PAGADIAN CITY, Zamboanga del Sur, Philippines — Authorities are looking into the possibility that the burning on Thursday of the building that housed the Regional Trial Court Branch 29 in San Miguel town, Zamboanga del Sur province, could be connected to the ongoing poll protests involving various elective seats in several towns.
The fire happened less than a month after military troops deployed to secure the court were pulled out.
Capt. Roger Bartiana, San Miguel police chief, said the portion of the court where ballot bins were placed was heavily hit by the hourlong fire that broke out at 1 a.m.
According to Bartiana, five armed men on two motrocycles arrived at the court compound shortly before 1 a.m. At gunpoint, the court’s two security guards were herded to a nearby government building, their hands tied with duct tape.
Ballots as target
The men broke the court building’s windows, poured gasoline on the ballot bins and set these on fire. Flames quickly engulfed the building.
The gunmen then fled toward Margosatubig town, also in Zamboanga del Sur, Bartiana said.
“We are still investigating the incident and checking on all closed-circuit television cameras installed along the road where the suspects could have possibly passed,” he said.
The San Miguel court is handling several electoral protest cases, one of which involved the mayoralty of Dimataling town.
Presiding Judge Ruben Bance said the cases could be one of the motives behind the incident. He said six of 11 poll cases filed in his court had already been resolved.
On the Dimataling case, the court was already doing revision of ballots, including their photocopying, and the voter-verifiable paper audit trail, Bance said, adding that the counting could have resumed last week if not for the incident.

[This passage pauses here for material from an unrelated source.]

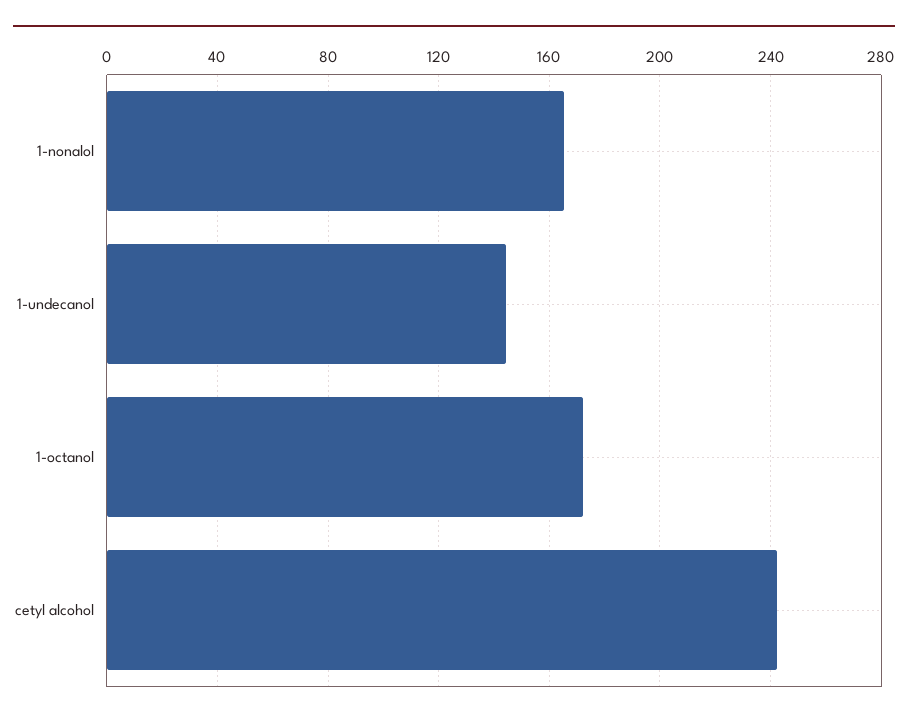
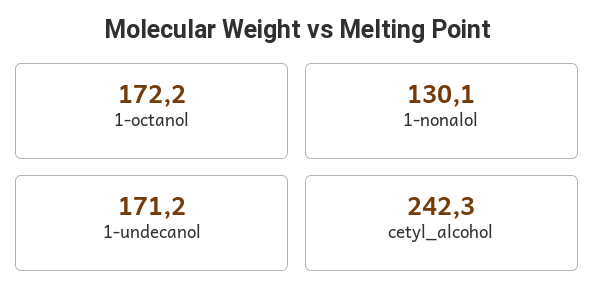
1-nonalol: 165 -> 130.1
1-undecanol: 145 -> 171.2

For the other cases, Bance said they would have the records reconstituted with the help of the prosecutors, the Public Attorney’s Office and the lawyers of the involved parties.
Former Dimataling Mayor Maria Dolores Baya said they never expected that “there were people who did not give due respect to the judicial process” and resorted to the burning of evidence.
Baya has contested the victory of Mayor Avelino Yrauda who won over her by 231 votes. She said Yrauda’s margin was questionable because the ballots cast in six villages were more than the number of registered voters.
She also questioned the pullout of militiamen assigned to secure the court while the protests were ongoing.
Lt. Col. Marlowe Patria, commander of the Army’s 53rd Infantry Battalion, said the militiamen were pulled out on the request of Bance, who cited the commitment of the San Miguel government to provide security to the court.